Lower rainfall (than historically predicted) is an observed effect of the changing climate in many countries (and a change to the seasonality of rainfall patterns). Emerson et al., compared the 2010 and 2012 crop characteristics in Iowa, Georgia and Nebraska using ANOVA, where 2010 was a typical year for rainfall and 2012 was a drought year.
Water stress/deprivation has various impacts on plant growth depending on the time(s) of the season when the stress occurs. The total yield is negatively impacted, as can be the formation of ears/grain in cereal and corn crops, accompanied by a parallel increase in the extractable forage fraction and reduction in the structural fraction of the plant. Additionally, plant nitrogen uptake and use are dramatically impacted by ongoing water availability challenges. Water deprivation can directly impact forage fermentation through residual nitrogen in the ensiled plant buffering fermentation, leading to the production and potential evolution of poisonous silo gases during the first days of ensiling. It can also lead to slower fermentation, greater dry matter loss and losses in digestibility and energetic value.
Fermentation pattern and ultimate dry matter intake (or energetic potential to biomass fermenters) can be dramatically impacted by the climate (Bernardes). Thermal death temperatures of inoculant bacteria are potentially being reached during the first days of ensiling. But, in combination with additional bacterial stressors such as drought and accompanying decrease in water potential, mesophilic lactic acid bacteria are increasingly challenged, leading to reduced growth rates of the desired epiphytic/applied lactic acid bacteria. The undesirable epiphytic organisms (enterobacteria, bacillus, yeast and mold) are generally less negatively affected by the lower water potential of the forage. The fermentation of these organisms becomes more pronounced, leading to less efficient fermentation, greater dry matter and digestibility losses and the production of less desirable fermentation products (Rooke and Hatfield).

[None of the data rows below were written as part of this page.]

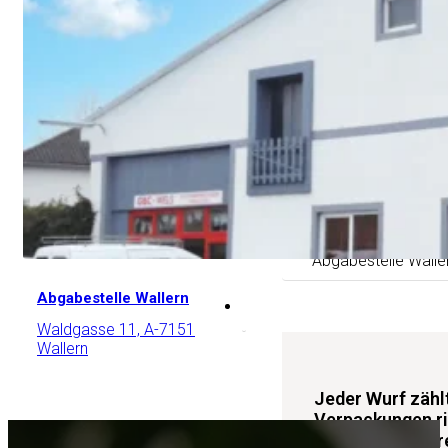
Zentrale Steinhaus
Filiale Schwechat
Filiale Wien
Filiale Kalsdorf
Filiale Kematen
Filiale Meiningen
Abgabestelle Walle
Abgabestelle Wallern
News
Waldgasse 11, A-7151
Wallern
Jeder Wurf zäh
Verpackungen ri
Rohstoffe im Kre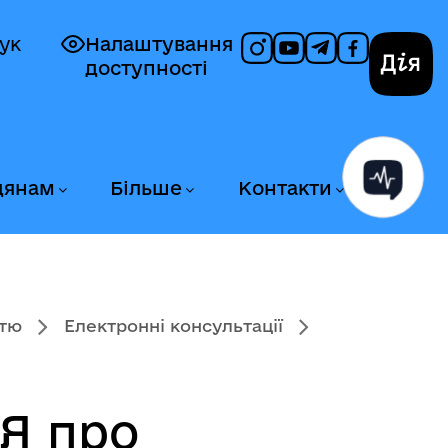
ук
Налаштування
доступності
Дія
дянам
Більше
Контакти
стю
Електронні консультації
Я про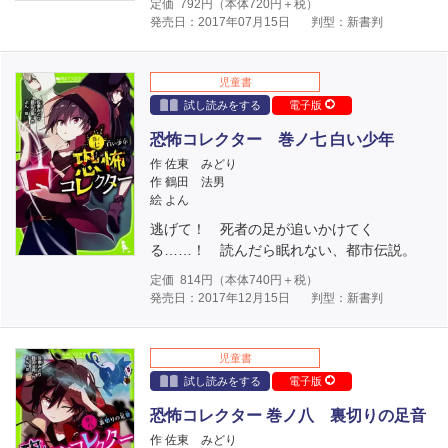
定価
792
円（本体
720
円＋税）
発売日：2017年07月15日
判型：新書判
児童書
試し読みをする
電子版
恐怖コレクター 巻ノ七 白い少年
作 佐東 みどり
作 鶴田 法男
絵 よん
逃げて！ 死者の足が追いかけてく
る……！ 読んだら眠れない、都市伝説。
定価
814
円（本体
740
円＋税）
発売日：2017年12月15日
判型：新書判
児童書
試し読みをする
電子版
恐怖コレクター 巻ノ八 裏切りの足音
作 佐東 みどり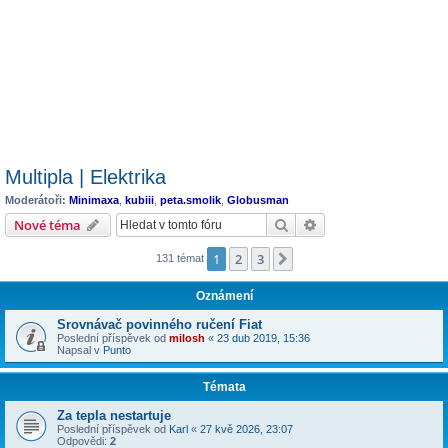
Multipla | Elektrika
Moderátoři:
Minimaxa
,
kubiii
,
peta.smolik
,
Globusman
Hledat
Pokročilé hledání
Nové téma
1
2
3
Další
131 témat
Oznámení
Srovnávač povinného ručení Fiat
Poslední příspěvek od
milosh
«
23 dub 2019, 15:36
Napsal v
Punto
Témata
Za tepla nestartuje
Poslední příspěvek od
Karl
«
27 kvě 2026, 23:07
Odpovědi:
2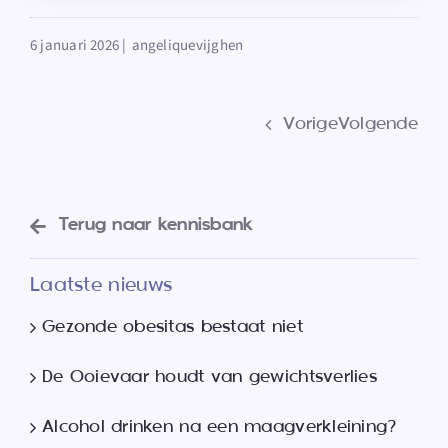
6 januari 2026 |
angeliquevijghen
Vorige
Volgende
Terug naar kennisbank
Laatste nieuws
Gezonde obesitas bestaat niet
De Ooievaar houdt van gewichtsverlies
Alcohol drinken na een maagverkleining?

|Organisms||Pathway||Substract||Product||DM Loss (% Substrate)||Gross Energy|
|LAB||He||Glucose||1 lactate, 1 ethanol, 1 CO2||24||1.7|
|LAB||He||3 Fructose||1 lactate, 1 acetate, 2 mannitol, 1 CO2||4.8||1.0|
|LAB||Ho/He||2 Citrate||1 lactate, 3 acetate, 3 CO2||29.7||-1.5|
|LAB||Ho/He||Malate||1 lactate, 1 CO2||32.8||-1.8|
|Enterobacteria||2 Glucose||2 lactate, 1 acetate, 1 ethanol, 1 CO2||17||11.1|
|Clostridia||2 Lactate||1 butyrate, 2CO2, 2H2||51.1||18.4|
|Yeast||Glucose||2 ethanol, 2CO2||48.9||0.2|
The influence of drought directly reduces the volume of forage produced (Meisser) but also increases the production of volatile acids and ethanol which directly negatively impacts palatability and the intake potential of the silage. The results include less silage, less valuable silage and lower dry matter intake.
The microbiology of the soil is also affected. The plant ecosystem is significantly impacted by extremes of drought and flooding, leading to a long-term legacy impact on soil populations (Nguyen). Prolonged drought produced a log reduction in the abundance of bacteria with an increase in the dominance of spore-forming bacteria. Unfortunately, no enumeration was made of yeast and mold counts in the study.
Drought conditions directly adjust forage microbiology by stressing the organisms and indirectly through increasing dry soil concentration at the base of the plant. Drought stress to the plant can also physiologically change the plant by increasing nitrates or leading to the production of prussic acids. These impacts and those already highlighted and should be considered when planning for silage in drought conditions.